Ancien champ de tir de Tracadie : interdiction de bloquer les travaux par les opposants
Publié le 14 août 2024 à 17:03, modifié le 15 août 2024 à 12:30
Par: Alex Delcourt
Un juge a tranché en faveur du gouvernement du Nouveau-Brunswick dans le dossier du développement de bleuetières sur l’ancien champ de tir de Tracadie. Une injonction interdit formellement les opposants au projet à bloquer les travaux.
Une demande d’injonction avait été demandée par la province à la fin du mois de juillet.
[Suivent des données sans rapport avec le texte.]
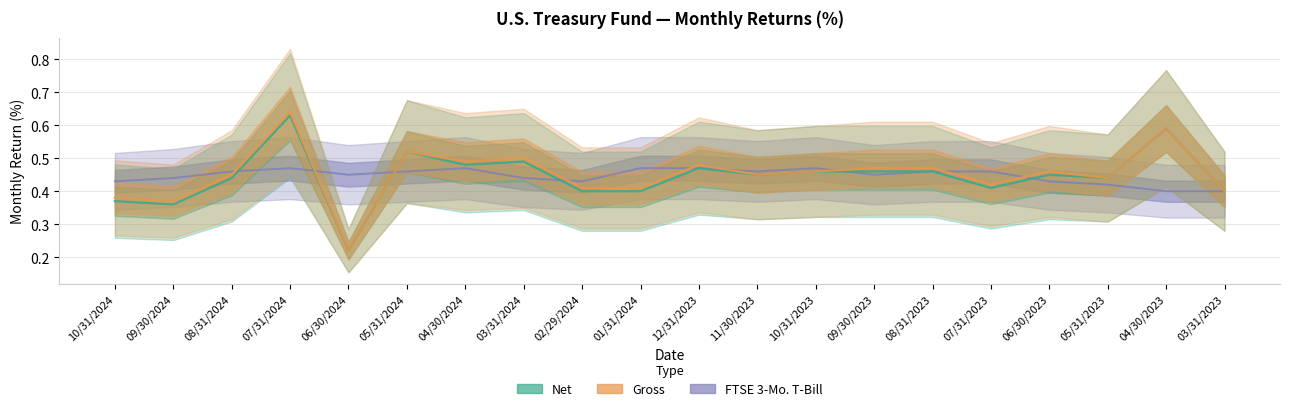

Where do Gross and FTSE 3-Mo. T-Bill first cross each other?

08/31/2024 and 07/31/2024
La décision a été prise par les tribunaux : les opposants ne peuvent plus déranger les travaux sur l’ancien champ de tirs de Tracadie. Une décision qui désole l’un des dirigeants de l’opposition.
« Je suis déçu du jugement, de la décision du juge Doucet. Parce que nous autres, on a toujours suivi la loi. On a toujours manifesté. C’est notre droit. On manifeste en suivant la loi, en coopérant avec la GRC. On a toujours encouragé les gens de manifester pacifiquement. » – Serge Brideau, l’un des leaders du mouvement d’opposition et candidat du parti Vert au provincial dans Tracadie
Selon Serge Brideau, la situation n’a aucun sens. À quelques centaines de mètres de l’entrée du champ de tir sur le chemin Holmes, un pont démoli tarde à se faire reconstruire. Il critique les priorités de la province, jugeant qu’il mette davantage d’énergie sur le sentier au lieu de la reconstruction du pont. Selon lui, le gouvernement fait la sourde oreille dans ce dossier.
« On sait qu’il n’y a pas d’accessibilité sociale. Quand on sait qu’il y a presque 8 000 personnes qui ont signé sur une pétition. (…) Le gouvernement au lieu de venir faire des consultations publiques et essayer de calmer le jeu et les esprits, il persiste. Il ignore la population. » – Serge Brideau
Malgré tout, il est convaincu de ne pas faire cette bataille pour rien.
« Nous, on est là pour protéger les rivières, protéger les forêts pour les générations futures. C’est ça, notre intention à la base. On aimerait faire un centre plein air écoresponsable et créer de l’économie qui aurait un moins gros impact sur l’environnement. Ça, c’est phase deux. Phase un, c’est que les machines rentrent. » – Serge Brideau
Malgré cette douche froide, Serge Brideau insiste sur le fait que les manifestations auront toujours lieu dans un environnement pacifique. Le ministère de la Justice n’a quant à lui pas voulu émettre de commentaire.